Igor A. Abrikosov

F. Bock, B. O. Mukhamedov, F. Tasnádi

Department of Physics, Chemistry and Biology (IFM), Linkoping University, SE-581 83, Sweden

Combining ab-initio and machine learning methods in simulations of properties of alloys for hard coatings and biomedical applications

First-principles calculations of materials parameters in the framework of the density functional theory (DFT) are recognized as a state-of-the-art tool within condensed matter theory and materials science. However, the computational demands associated with calculating properties of materials relevant for practical applications using DFT-based methods are often prohibitively high, especially when studying multiple systems at the conditions of their operation, e.g. as cutting tools, that is at very high temperature and stresses. Machine learning approaches have been introduced into the field of materials modeling to address the challenge. Considering a prototype hard-coating alloy, B1 Ti_0.5Al_0.5N, we present an active learning (AL) workflow to model its properties at temperatures up to 1500 K. With a minimal prior knowledge about the alloy system for the AL workflow, we train interatomic potential described through moment tensors, the so-called moment tensor potential (MTP) [1,2] and benchmark the simulation results against alternative techniques, including high-accuracy ab initio molecular dynamics simulations [3,4]. Using an automated high-throughput workflow, we built a database of industrially relevant hard-coating materials, Hard-coating Alloys Database (HADB), containing data on binary and ternary nitrides [5,6]. We explore ways for machine learning to support and complement the designed databases. Employing MTPs, we investigate temperature dependence of elastic moduli in Ti-based alloys relevant for biomedical applications and predict attractive properties for alloys with compositions in a vicinity of mechanical instability.

__How to complete this task__.
According to the abstract, up to what temperature does the active learning workflow model the properties of B1 Ti_0.5Al_0.5N?

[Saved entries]
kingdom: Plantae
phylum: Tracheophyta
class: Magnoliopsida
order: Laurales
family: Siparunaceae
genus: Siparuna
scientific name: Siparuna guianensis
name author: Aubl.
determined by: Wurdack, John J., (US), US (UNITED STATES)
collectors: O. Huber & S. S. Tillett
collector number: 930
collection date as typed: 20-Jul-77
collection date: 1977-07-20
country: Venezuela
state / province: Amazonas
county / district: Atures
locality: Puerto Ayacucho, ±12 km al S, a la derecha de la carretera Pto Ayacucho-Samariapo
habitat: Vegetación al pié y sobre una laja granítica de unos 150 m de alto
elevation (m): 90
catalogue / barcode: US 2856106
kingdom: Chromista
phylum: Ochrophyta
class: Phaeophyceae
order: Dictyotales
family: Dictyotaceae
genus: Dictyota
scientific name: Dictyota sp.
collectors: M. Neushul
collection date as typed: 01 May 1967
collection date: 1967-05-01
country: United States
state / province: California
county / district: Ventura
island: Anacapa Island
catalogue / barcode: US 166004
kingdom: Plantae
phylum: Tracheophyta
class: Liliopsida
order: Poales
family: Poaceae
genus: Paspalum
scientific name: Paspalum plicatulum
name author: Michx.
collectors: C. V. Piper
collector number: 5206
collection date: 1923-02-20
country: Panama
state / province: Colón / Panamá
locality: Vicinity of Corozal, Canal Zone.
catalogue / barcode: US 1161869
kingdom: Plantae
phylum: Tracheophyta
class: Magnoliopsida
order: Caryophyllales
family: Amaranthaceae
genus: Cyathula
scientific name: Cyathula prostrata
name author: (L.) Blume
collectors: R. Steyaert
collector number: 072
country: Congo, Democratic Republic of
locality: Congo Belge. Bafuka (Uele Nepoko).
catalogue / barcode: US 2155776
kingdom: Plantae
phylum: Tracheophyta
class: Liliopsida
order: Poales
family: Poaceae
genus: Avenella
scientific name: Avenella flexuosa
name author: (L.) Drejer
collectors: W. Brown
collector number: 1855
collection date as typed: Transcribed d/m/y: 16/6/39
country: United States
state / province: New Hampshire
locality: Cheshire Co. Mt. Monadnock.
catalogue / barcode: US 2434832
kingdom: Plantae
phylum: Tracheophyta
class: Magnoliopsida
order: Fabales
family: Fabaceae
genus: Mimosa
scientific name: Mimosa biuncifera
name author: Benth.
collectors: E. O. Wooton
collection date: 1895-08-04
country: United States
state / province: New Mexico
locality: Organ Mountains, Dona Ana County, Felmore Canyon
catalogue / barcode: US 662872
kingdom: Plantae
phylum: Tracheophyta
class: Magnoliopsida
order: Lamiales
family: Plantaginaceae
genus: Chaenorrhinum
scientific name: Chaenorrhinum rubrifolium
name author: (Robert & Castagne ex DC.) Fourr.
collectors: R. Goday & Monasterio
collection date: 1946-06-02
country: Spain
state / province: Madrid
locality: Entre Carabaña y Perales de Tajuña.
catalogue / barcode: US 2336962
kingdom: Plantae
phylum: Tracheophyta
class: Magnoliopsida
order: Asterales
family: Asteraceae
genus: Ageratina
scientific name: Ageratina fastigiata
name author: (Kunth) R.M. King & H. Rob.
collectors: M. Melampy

__Response to this exercise__.
Up to 1500 K.